Economia — 01 de agosto de 2026
O Instituto FGV afirmou que o indicador de incerteza econômica diminuiu recentemente, mas o ambiente político deve manter a volatilidade. Esse cenário pode afetar as expectativas de investidores e consumidores.
O Instituto FGV afirmou que o indicador de incerteza econômica diminuiu recentemente, mas o ambiente político deve manter a volatilidade.
De acordo com a instituição, o Índice de Incerteza Econômica (IIE), que mede a volatilidade dos preços de ações, opções e futuros, caiu para 45,9 pontos em março, após uma alta de 7,5 pontos em fevereiro.
Esse indicador é calculado com base em dados de preços de ações, opções e futuros de uma amostra de 30 empresas de capital aberto listadas na Bolsa de Valores de São Paulo (B3).
Em março, o IIE alcançou o menor valor desde outubro de 2022, quando caiu para 43,4 pontos.
O indicador diminuiu devido à melhoria das condições macroeconômicas, como a redução da inflação e a melhoria da expectativa de crescimento econômico.

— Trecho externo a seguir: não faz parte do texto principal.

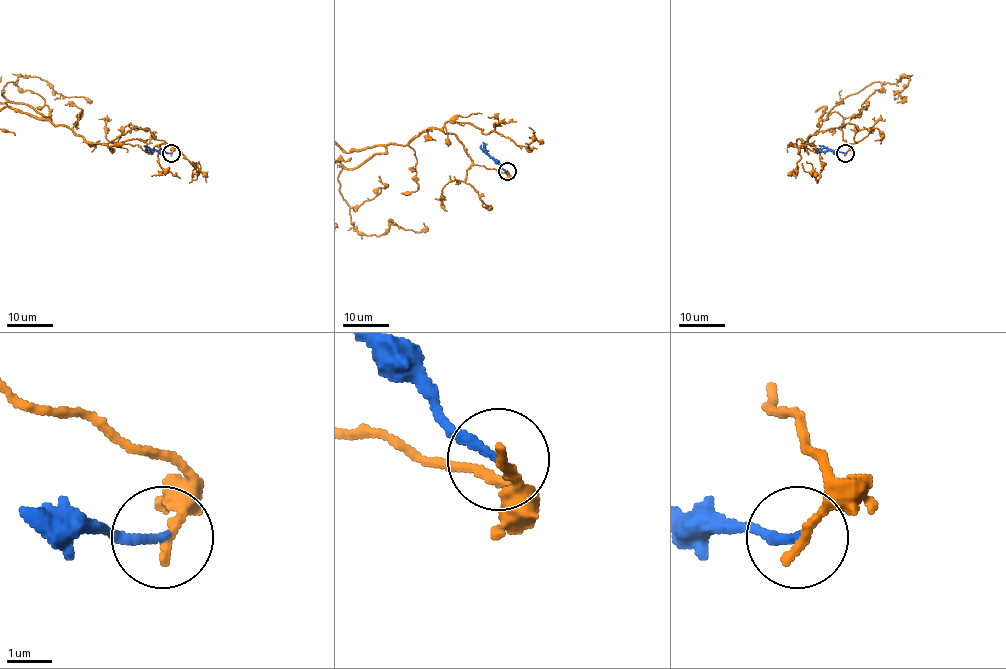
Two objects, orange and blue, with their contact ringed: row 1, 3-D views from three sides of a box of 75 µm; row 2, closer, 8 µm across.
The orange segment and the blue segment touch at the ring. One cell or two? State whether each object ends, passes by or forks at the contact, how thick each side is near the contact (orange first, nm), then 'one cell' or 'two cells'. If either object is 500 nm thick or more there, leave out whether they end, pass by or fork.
orange ends | blue ends | 240/220 nm | two cells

No entanto, o ambiente político continua volátil e pode afetar as expectativas de investidores e consumidores.
De acordo com o FGV, a incerteza política pode aumentar a volatilidade dos preços de ações e futuros, e afetar a confiança dos consumidores.
O FGV destacou que a situação política no Brasil é complexa e pode variar dependendo das decisões tomadas pelos governantes.
Além disso, a instituição também destacou que a incerteza política pode afetar a confiança dos consumidores e investidores, o que pode impactar a economia.
Em um comunicado, o FGV afirmou que o ambiente político no Brasil é complexo e pode variar dependendo das decisões tomadas pelos governantes.
A instituição também destacou que a incerteza política pode afetar a confiança dos consumidores e investidores, o que pode impactar a economia.
O FGV afirmou que o indicador de incerteza econômica diminuiu recentemente, mas o ambiente político deve manter a volatilidade.
De acordo com a instituição, a redução do indicador de incerteza econômica é um sinal positivo para a economia, mas o ambiente político continua volátil e pode afetar as expectativas de investidores e consumidores.
O ambiente político volátil pode afetar o comércio e a indústria do Brasil.
De acordo com o FGV, a incerteza política pode aumentar a volatilidade dos preços de ações e futuros, e afetar a confiança dos consumidores.
Isso pode impactar a venda de produtos e serviços, e afetar a demanda de materiais e insumos.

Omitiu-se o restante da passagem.